→ REQUIRED TASK: Copy out every one of the entries below line for line, without changing any character.

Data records
▬▬▬
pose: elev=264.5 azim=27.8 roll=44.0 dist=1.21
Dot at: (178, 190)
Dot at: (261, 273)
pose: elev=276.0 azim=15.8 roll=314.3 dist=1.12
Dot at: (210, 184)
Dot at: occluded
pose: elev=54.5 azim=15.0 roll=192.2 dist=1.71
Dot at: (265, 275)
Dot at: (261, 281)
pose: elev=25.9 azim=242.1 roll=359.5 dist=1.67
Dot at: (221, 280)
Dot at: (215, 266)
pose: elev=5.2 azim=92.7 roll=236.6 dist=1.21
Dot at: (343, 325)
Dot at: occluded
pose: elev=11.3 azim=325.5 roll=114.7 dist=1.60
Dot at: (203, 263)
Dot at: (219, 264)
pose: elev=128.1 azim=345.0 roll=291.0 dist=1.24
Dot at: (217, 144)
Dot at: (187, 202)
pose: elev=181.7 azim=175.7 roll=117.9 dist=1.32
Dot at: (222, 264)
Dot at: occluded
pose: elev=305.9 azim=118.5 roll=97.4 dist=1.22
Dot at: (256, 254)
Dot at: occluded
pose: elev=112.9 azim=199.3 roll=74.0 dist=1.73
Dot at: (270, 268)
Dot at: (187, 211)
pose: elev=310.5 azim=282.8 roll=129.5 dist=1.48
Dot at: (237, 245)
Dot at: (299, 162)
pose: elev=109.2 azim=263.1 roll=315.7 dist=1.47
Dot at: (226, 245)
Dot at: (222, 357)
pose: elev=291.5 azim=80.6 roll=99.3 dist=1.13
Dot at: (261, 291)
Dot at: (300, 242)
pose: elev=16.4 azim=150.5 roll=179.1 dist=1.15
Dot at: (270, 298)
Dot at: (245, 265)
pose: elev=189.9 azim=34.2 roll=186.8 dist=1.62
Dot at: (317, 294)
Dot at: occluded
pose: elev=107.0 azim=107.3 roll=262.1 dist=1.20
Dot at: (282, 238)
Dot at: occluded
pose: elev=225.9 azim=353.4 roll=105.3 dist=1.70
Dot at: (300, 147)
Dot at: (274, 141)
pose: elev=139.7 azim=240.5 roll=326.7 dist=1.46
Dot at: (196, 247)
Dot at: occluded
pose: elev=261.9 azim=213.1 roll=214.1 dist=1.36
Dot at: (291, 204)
▬▬▬
→ RESULT FOR THIS EXERCISE:
pose: elev=264.5 azim=27.8 roll=44.0 dist=1.21
Dot at: (178, 190)
Dot at: (261, 273)
pose: elev=276.0 azim=15.8 roll=314.3 dist=1.12
Dot at: (210, 184)
Dot at: occluded
pose: elev=54.5 azim=15.0 roll=192.2 dist=1.71
Dot at: (265, 275)
Dot at: (261, 281)
pose: elev=25.9 azim=242.1 roll=359.5 dist=1.67
Dot at: (221, 280)
Dot at: (215, 266)
pose: elev=5.2 azim=92.7 roll=236.6 dist=1.21
Dot at: (343, 325)
Dot at: occluded
pose: elev=11.3 azim=325.5 roll=114.7 dist=1.60
Dot at: (203, 263)
Dot at: (219, 264)
pose: elev=128.1 azim=345.0 roll=291.0 dist=1.24
Dot at: (217, 144)
Dot at: (187, 202)
pose: elev=181.7 azim=175.7 roll=117.9 dist=1.32
Dot at: (222, 264)
Dot at: occluded
pose: elev=305.9 azim=118.5 roll=97.4 dist=1.22
Dot at: (256, 254)
Dot at: occluded
pose: elev=112.9 azim=199.3 roll=74.0 dist=1.73
Dot at: (270, 268)
Dot at: (187, 211)
pose: elev=310.5 azim=282.8 roll=129.5 dist=1.48
Dot at: (237, 245)
Dot at: (299, 162)
pose: elev=109.2 azim=263.1 roll=315.7 dist=1.47
Dot at: (226, 245)
Dot at: (222, 357)
pose: elev=291.5 azim=80.6 roll=99.3 dist=1.13
Dot at: (261, 291)
Dot at: (300, 242)
pose: elev=16.4 azim=150.5 roll=179.1 dist=1.15
Dot at: (270, 298)
Dot at: (245, 265)
pose: elev=189.9 azim=34.2 roll=186.8 dist=1.62
Dot at: (317, 294)
Dot at: occluded
pose: elev=107.0 azim=107.3 roll=262.1 dist=1.20
Dot at: (282, 238)
Dot at: occluded
pose: elev=225.9 azim=353.4 roll=105.3 dist=1.70
Dot at: (300, 147)
Dot at: (274, 141)
pose: elev=139.7 azim=240.5 roll=326.7 dist=1.46
Dot at: (196, 247)
Dot at: occluded
pose: elev=261.9 azim=213.1 roll=214.1 dist=1.36
Dot at: (291, 204)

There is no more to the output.